#### SUPPLIED TEXT
Well - if that is as bad as it implies, it is pretty terrible. Seems to effect every hardware platform on all operating system. In a nutshell, it is a problem caused by Speculative Execution - which is where the computer does tasks that are not requested in case they are requested and thus improves speed.
My question would be: How are they fixing it? If it is just to switch-off features that improve performance to make the system safer, then how much of a performance hit would be felt. The report says performance could be hit by 30% (seems excessive).
i believe the intent is to patch it in the kernel as you can’t patch the processors, and yes it’ll involve taking a performance hit of some of whatever you gain from speculative execution (entirely task dependent). They’ve known about it for a good while but the details are supposedly kept under wraps to keep everyone safe, until a suitable patch Tuesday has passed. How complex a kernel update is is an issue for the OS engineers and it’ll vary depending on the OS.
If you’re going to be affected, you probably already would have been. There is other stuff already in there to make something like this difficult to exploit.
If you read the ARS article @Ronin linked it says in there that these patches will likely not affect the average user since the average user either wouldn’t be using intensive applications (Specifically applications that have a very high volume of Kernal calls) or would just be gaming which apparently isn’t affected. It says that when the patch is pushed out to all, it will be opt-out for non-enterprise users.

#### SHORT PROBLEM 1
What share of performance does the report mentioned in the discussion of the speculative execution flaw say could be lost?

#### SUPPLIED DATA
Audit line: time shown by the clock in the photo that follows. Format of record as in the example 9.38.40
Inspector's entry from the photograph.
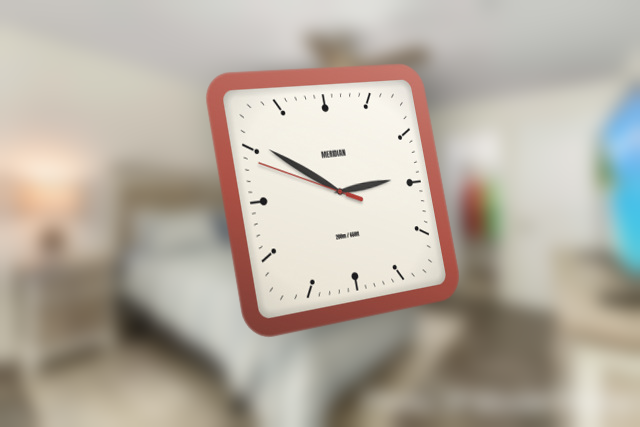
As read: 2.50.49
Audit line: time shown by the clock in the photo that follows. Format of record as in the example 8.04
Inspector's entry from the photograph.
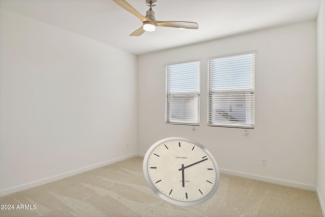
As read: 6.11
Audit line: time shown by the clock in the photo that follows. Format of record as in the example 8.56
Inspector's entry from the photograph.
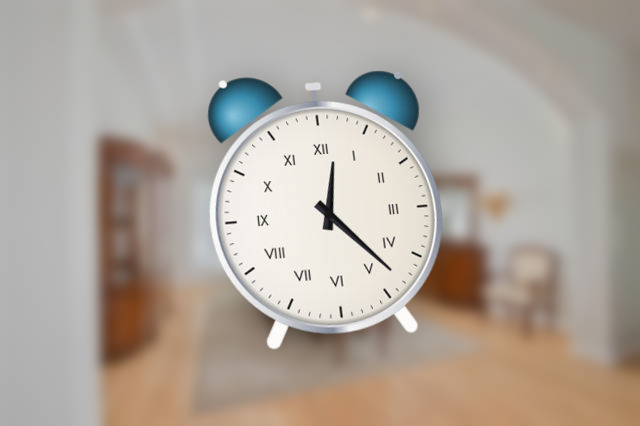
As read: 12.23
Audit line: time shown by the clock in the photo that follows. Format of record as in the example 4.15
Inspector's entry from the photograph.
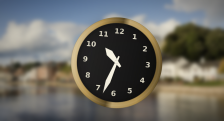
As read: 10.33
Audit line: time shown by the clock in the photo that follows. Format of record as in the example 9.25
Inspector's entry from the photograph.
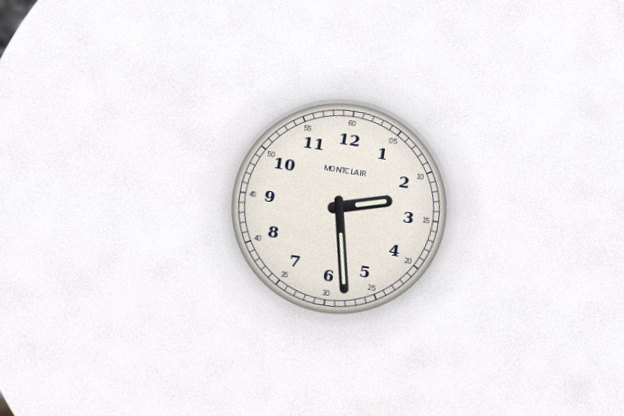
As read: 2.28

#### SHORT PROBLEM 2
In the records, update the stretch from the line containing "the example 8.56" through the line containing "As read: 10.33" by replacing "Inspector's entry" with "Examiner's note" and leaving everything else unchanged. Return only those lines, without the pictures.

#### COMPLETE RESPONSE 1
Up to 30%.

#### COMPLETE RESPONSE 2
Audit line: time shown by the clock in the photo that follows. Format of record as in the example 8.56
Examiner's note from the photograph.
As read: 12.23
Audit line: time shown by the clock in the photo that follows. Format of record as in the example 4.15
Examiner's note from the photograph.
As read: 10.33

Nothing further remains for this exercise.